In recent weeks, providers and stakeholders across the health care system have raised concerns that the Part B Drug Payment Model proposed by the Centers for Medicare & Medicaid Services (CMS) lacks needed safeguards to protect patients from access barriers and reduced quality of care. A new issue brief released by Discern Health last week builds on these concerns, finding CMS has not yet presented a monitoring and evaluation plan for the Part B Drug Payment Model to mitigate the risk of harm to Medicare beneficiary access and quality of care.

CMS’ proposed Part B Drug Payment Model would be run by the Center for Medicare and Medicaid Innovation (CMMI). CMMI was set up to test new payment and delivery models and is required to evaluate each model to understand the impact on quality of care (including patient outcomes) and changes in program spending. This evaluation – and ongoing monitoring for unintended effects – is very important to ensure that Medicare patients are not harmed by any changes to the Medicare program.

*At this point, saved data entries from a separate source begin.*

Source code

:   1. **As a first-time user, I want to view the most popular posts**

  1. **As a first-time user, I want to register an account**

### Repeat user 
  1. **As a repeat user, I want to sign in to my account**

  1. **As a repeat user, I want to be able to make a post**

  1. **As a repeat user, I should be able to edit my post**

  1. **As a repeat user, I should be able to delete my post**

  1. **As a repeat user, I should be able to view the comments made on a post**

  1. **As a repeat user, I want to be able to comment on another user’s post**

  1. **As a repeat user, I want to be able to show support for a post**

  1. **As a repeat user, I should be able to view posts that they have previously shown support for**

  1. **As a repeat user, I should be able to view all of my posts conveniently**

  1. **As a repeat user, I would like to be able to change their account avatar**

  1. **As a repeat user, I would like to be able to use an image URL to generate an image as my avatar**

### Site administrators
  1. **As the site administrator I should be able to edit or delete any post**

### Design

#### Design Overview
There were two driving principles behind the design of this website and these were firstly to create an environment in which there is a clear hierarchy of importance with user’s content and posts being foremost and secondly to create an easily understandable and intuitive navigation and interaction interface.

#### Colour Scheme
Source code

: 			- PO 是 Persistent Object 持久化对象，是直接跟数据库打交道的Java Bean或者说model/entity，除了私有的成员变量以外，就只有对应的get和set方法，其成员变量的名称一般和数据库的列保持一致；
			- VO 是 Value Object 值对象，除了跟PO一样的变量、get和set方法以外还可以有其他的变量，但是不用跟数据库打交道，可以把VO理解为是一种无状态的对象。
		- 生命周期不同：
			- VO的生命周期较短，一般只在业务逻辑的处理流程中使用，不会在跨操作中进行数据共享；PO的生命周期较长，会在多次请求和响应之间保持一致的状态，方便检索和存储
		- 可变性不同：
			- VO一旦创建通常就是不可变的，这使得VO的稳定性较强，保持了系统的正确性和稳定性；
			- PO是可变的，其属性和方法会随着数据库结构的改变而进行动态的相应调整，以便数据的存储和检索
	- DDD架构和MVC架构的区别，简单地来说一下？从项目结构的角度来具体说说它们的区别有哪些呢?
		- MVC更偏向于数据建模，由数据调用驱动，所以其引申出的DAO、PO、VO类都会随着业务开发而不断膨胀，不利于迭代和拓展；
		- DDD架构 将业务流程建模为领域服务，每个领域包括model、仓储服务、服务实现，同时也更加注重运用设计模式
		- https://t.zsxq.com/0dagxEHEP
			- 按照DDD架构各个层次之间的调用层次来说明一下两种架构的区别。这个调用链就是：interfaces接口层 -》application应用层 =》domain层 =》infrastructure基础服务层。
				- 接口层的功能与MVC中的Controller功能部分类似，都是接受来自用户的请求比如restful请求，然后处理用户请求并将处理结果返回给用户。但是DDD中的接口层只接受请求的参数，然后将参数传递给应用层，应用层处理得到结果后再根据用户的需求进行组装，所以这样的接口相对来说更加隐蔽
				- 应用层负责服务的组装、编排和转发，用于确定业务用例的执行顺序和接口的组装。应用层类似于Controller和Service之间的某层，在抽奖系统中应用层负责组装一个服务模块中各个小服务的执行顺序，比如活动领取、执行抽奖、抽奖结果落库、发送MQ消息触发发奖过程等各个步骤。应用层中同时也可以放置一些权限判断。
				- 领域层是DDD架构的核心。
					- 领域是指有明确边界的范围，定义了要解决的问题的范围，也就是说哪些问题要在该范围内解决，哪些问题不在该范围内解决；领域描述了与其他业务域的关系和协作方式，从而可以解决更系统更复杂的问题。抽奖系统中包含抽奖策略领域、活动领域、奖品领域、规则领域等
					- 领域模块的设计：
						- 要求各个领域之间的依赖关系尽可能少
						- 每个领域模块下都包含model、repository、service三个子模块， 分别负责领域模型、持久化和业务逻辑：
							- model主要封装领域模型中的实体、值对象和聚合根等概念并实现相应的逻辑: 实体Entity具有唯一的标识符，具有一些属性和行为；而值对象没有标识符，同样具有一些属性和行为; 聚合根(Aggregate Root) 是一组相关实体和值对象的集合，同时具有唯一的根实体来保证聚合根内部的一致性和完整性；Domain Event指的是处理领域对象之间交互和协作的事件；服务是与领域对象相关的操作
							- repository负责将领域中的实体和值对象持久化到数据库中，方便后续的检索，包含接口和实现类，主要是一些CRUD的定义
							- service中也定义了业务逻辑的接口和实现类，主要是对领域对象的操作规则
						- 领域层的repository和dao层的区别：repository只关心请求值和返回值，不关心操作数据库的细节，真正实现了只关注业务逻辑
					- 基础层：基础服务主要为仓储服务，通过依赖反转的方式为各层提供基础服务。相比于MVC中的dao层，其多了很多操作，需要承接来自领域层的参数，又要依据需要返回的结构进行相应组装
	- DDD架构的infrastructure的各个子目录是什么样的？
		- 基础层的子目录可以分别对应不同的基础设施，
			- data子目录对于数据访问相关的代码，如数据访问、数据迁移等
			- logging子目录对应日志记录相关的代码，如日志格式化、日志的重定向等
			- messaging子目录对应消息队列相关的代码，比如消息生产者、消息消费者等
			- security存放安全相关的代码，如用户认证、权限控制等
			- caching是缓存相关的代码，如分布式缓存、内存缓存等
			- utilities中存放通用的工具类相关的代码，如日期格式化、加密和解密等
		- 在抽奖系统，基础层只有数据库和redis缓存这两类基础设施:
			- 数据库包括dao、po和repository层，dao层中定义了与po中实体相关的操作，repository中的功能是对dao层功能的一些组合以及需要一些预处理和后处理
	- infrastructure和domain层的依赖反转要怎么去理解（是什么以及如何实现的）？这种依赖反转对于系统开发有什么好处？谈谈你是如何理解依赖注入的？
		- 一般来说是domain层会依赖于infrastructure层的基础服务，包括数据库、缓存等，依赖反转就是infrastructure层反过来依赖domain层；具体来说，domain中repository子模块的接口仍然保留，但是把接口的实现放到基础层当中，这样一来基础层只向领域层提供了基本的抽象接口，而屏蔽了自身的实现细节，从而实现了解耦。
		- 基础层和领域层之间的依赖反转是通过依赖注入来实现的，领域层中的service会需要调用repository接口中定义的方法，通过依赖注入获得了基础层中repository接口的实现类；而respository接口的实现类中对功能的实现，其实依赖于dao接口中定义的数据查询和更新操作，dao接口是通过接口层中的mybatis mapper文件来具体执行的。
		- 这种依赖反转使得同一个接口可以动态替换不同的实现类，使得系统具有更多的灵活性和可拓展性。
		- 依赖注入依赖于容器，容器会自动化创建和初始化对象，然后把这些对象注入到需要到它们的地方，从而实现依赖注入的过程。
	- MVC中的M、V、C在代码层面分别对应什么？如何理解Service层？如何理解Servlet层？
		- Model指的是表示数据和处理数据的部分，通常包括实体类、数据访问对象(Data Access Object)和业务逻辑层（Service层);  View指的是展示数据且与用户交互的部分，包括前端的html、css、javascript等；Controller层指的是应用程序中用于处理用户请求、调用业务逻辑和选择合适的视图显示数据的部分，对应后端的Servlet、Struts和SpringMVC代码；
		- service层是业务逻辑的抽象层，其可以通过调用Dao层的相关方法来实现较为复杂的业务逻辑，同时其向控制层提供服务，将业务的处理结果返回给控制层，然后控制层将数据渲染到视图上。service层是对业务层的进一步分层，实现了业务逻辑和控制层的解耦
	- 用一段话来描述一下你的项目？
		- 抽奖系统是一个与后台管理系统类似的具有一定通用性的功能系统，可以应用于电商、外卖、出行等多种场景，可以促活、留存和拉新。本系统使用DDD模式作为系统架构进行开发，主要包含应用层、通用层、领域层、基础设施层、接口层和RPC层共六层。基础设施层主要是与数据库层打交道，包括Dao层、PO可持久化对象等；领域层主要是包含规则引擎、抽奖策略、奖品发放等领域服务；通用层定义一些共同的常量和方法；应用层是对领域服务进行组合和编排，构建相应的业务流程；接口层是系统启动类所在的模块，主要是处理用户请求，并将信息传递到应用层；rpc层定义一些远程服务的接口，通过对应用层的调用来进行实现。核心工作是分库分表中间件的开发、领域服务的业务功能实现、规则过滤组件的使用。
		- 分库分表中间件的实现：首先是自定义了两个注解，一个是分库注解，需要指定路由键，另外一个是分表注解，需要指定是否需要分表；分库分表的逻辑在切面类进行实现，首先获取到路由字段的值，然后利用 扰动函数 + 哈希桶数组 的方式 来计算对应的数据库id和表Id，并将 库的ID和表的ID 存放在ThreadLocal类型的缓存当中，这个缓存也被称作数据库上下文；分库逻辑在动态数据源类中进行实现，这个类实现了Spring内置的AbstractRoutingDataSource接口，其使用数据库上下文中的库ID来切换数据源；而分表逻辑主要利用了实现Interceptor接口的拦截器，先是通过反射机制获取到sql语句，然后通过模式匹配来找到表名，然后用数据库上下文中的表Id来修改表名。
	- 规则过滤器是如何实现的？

Discern Health identified several gaps and risks in the Part B Drug Payment Model design, including:

  • The mandatory participation requirement, which could disrupt care delivery that is already complex for many patients;
  • A lack of necessary quality measures available to capture patient-reported quality outcomes;
  • A failure to evaluate the impact on outcomes, such as survival and quality of life; and
  • The broad scope of the model, which will necessitate immense resources for adequate monitoring and evaluation.
The findings of the brief are concerning, particularly because the unprecedented nationwide, mandatory design of the Model increases the potential for unanticipated negative effects for Medicare patients. These concerns that the Part B Drug Payment Model could have serious consequences for patient access to appropriate care were raised by over 300 stakeholders. The apparent lack of safeguards to protect patient access to care is just one more reason stakeholders are calling for CMS to withdraw the proposal.